By Dave Lindorff
Journalist Katie Couric and Wall Street tycoon Peter Peterson, two Social Security hit-men (
(Image by ThisCantBeHappening!)) Details DMCA
Katie Couric, a veteran TV journalist and currently global anchor for Yahoo News, just trashed Social Security in a hit piece misleadingly called "Explaining Social Security" that purported to be explaining the system's financial "crisis." Far from explaining the system, she trundled out tired falsehoods and scare tactics long used by the system's enemies -- notably the Republican Party and including many Democrats in the pocket of Wall Street. (Significantly, the online video was sponsored by a Merrill Lynch/Bank of America, hardly a fan of Social Security.)
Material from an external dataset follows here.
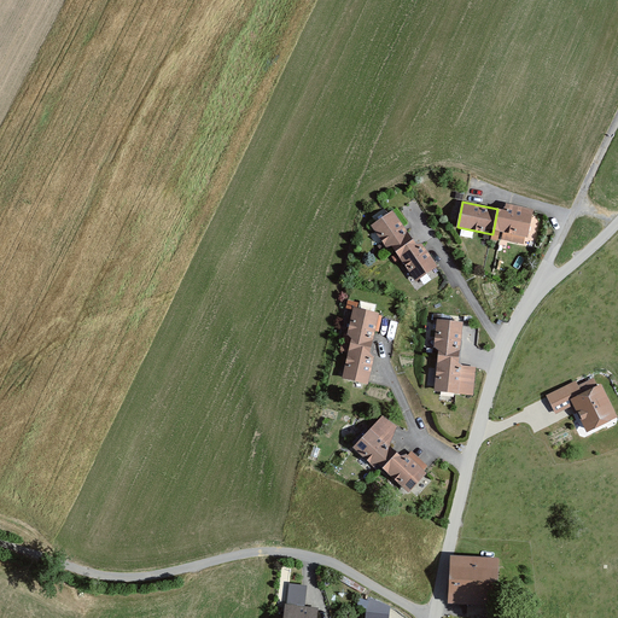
[(532,216),(497,209),(493,234),(524,240),(525,235),(528,237),(532,216)]
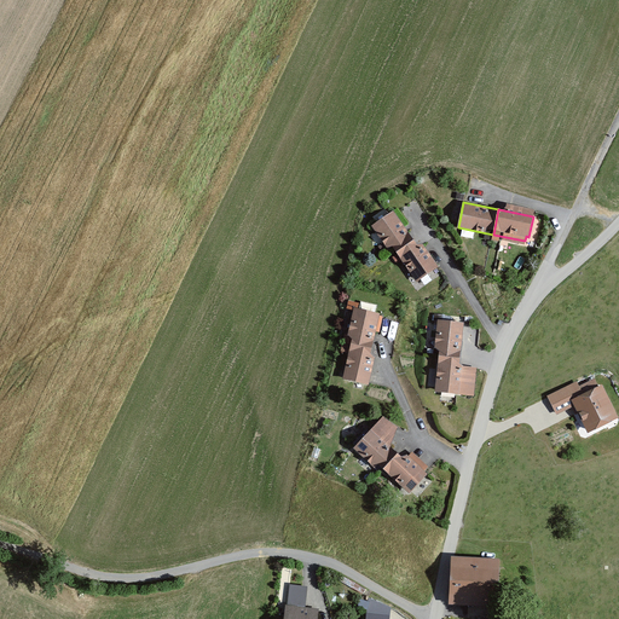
[(415,242),(394,212),(374,226),(394,255),(397,254),(415,242)]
First, Couric's long list of whoppers:
She claims the system works like a bank, collecting workers' Social Security payroll taxes, and stashing them under a government mattress, and then paying out the money as retirement checks when they take their retirement. This is simply not true and was never meant to be true. What actually happens, and happened from the beginning of the program in1936, is that the payroll taxes collected from current workers and their employers go to pay for the benefits of current retirees.
Couric makes it appear that greedy baby boomers are going to be sucking money out of the pockets of younger active workers to fund their retirements as though this were something new and unseemly, when in fact, retirees since 1936 have been getting their benefits paid by younger people actively in the workforce. That is the actual way the system was designed to work, not, as she suggests, as a enforced retirement savings program.
Then she highlights what she wrongly claims is the problem: that the system has gone out of whack because of the unanticipated burden of some 74 million baby boomers now beginning to retire and collect Social Security benefits, and a relatively diminished number of current workers who have to pay for those benefits.
Couric warns ominously that the $2.8 trillion in the Social Security Trust Fund is being diminished to cover the annual shortfall in current payroll tax collections, and says this fund is going to eventually run out. Then she says that the program's future is "well...not secure."
This is about as disingenuous or ignorant as a journalist can be. Social Security is completely secure -- unless crooked politicians kill it. Sure the trust fund would "run out" in about 2033 if nothing was changed by Congress between now and then But Couric conveniently fails to mention that even then, taxes from current workers would be sufficient to cover 77% of the retiring boomer benefits due indefinitely until the percentage of elderly begins to decline. And remember, by 2033 the youngest baby boomer would be 69, so the wave of retirees would actually already be shrinking in relation to the active workforce, meaning the alleged "crisis" would already be resolving itself.